[EDITOR'S NOTE: This case is unpublished as indicated by the issuing court.] Date of Sentence 6 June 1996 Date of Application 6 June 1996 Date Application Filed 6 June 1996 Date of Decision 28 January 1997
Application for review of sentence imposed by the Superior Court for the Judicial District of Ansonia/Milford at Derby. Docket No. MV95-270766.
Susan Brown, Esq., for the Petitioner.
Francis J. McQuade, Esq., for the State of Connecticut.
BY THE DIVISION The petitioner submitted a plea of Nolo Contendre to the crime of Manslaughter in the second degree with a motor vehicle in violation of Conn. Gen. Stat. 53a-56b. At the time of sentencing the court imposed a sentence of ten years to serve, the maximum penalty allowed by statute for the crime.

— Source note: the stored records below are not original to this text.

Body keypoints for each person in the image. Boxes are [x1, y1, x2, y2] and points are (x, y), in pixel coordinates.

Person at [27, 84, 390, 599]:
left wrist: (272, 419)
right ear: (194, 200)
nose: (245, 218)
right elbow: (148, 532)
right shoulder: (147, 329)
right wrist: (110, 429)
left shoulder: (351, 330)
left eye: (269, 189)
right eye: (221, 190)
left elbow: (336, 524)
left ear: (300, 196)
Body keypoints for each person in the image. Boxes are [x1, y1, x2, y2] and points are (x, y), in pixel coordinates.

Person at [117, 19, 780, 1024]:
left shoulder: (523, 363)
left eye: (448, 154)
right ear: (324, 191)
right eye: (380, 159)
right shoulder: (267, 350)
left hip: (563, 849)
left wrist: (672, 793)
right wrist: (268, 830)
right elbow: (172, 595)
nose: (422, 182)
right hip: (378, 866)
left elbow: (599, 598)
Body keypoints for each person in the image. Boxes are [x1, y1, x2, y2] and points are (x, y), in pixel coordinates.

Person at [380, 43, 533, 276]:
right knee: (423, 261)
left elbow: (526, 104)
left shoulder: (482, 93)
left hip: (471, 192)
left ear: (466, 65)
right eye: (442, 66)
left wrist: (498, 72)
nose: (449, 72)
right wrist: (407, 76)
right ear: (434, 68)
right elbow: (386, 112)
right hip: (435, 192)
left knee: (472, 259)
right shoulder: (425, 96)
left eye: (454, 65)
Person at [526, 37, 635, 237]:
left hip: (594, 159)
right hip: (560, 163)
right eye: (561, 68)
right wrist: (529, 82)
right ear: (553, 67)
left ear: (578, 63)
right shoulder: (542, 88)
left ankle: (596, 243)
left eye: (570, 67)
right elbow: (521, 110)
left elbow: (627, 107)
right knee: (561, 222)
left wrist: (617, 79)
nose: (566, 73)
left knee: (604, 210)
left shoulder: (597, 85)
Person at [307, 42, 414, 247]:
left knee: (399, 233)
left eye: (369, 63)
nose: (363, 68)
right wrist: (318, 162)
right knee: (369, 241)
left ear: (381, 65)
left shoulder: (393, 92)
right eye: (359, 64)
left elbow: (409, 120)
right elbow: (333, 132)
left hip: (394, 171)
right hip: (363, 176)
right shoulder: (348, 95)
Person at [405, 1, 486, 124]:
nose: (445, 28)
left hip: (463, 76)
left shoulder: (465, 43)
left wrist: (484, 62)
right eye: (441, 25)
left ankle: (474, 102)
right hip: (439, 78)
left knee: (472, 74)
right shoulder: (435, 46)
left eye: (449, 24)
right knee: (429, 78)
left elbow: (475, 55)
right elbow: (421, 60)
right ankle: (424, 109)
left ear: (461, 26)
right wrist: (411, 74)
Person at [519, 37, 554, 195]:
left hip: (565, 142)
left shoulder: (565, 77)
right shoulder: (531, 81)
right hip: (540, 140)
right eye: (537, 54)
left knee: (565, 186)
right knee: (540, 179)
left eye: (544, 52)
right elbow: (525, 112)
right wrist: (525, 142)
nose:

The facts show that the petitioner admitted to killing a thirteen year old boy with a motor vehicle that the petitioner was driving while severely intoxicated. The blood alcohol level CT Page 1345 was .371. Further the record shows that the petitioner left the scene of the accident and that the petitioner's license to operate a motor vehicle was under suspension at the time of the accident.
The counsel for the petitioner, at the hearing, emphasized that the petitioner cooperated with the police and the victim's family at all times. He also pled to the charge thereby avoiding a costly trial. She noted, that contrary to the pre-sentence investigation report the petitioner has shown remorse and that the actions of the petitioner in plea bargaining this case was solely to spare the victim's family further anguish. Counsel noted that the petitioner had no record of violence and that his previous driving under the influence arrest was five years prior to the present incident. Counsel felt that the maximum sentence was exceptionally harsh and way above the norm for such sentences for similar crimes. Counsel asked this panel to impose a sentence of less than the five years that was originally offered.
Petitioner when he addressed the panel and stated that he has learned his lesson and if a lesser sentence is imposed he now understands how to avoid accidents like this tragic one.
The attorney for the state noted it was the state's intention all along to ask the court for the maximum sentence allowed under the penalty provisions of the statute. Counsel felt that the legislators should increase the maximum sentence under the law as he felt the ten year maximum was insufficient for such a horrendous crime. He noted that the record shows that the petitioner voluntarily drank himself into the condition of being severely intoxicated. The attorney urged the panel to look at the facts of this case and affirm the sentence the court imposed. He felt it was fair for the facts of this crime.
In reviewing the sentence imposed by the court we note that the ten year sentence represents the maximum allowed by the penalty provisions of the statute. Here the voluntary acts of the petitioner of imbibing alcohol were of such an extreme callousness that a young life of a thirteen year old child was taken needlessly and tragically. In looking at the transcript the court took into consideration all of the factors necessary to satisfy the requirements of P.B. 942. In imposing the maximum the court has the duty and lawful right to impose the maximum in cases it feels merits such a result. Here clearly the court was moved by the age of the victim and the deep and never ending loss CT Page 1346 suffered by the victim parents. The Division agrees with the sentencing court and finds that the sentence was neither disproportionate nor unfair, pursuant to the standard of Practice Book 942. The sentence is AFFIRMED.
Norko, J.
Purtill, J.
Klaczak, J.
Norko, Purtill and Klaczak, J.'s participated in this decision.